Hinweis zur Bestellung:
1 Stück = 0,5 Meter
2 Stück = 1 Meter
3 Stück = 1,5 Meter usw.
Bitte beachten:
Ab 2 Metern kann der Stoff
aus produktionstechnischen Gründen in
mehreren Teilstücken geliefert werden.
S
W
····················
§ Work task
From the first line through the last, give the data above again exactly.

§ Answer
Hinweis zur Bestellung:
1 Stück = 0,5 Meter
2 Stück = 1 Meter
3 Stück = 1,5 Meter usw.
Bitte beachten:
Ab 2 Metern kann der Stoff
aus produktionstechnischen Gründen in
mehreren Teilstücken geliefert werden.
S
W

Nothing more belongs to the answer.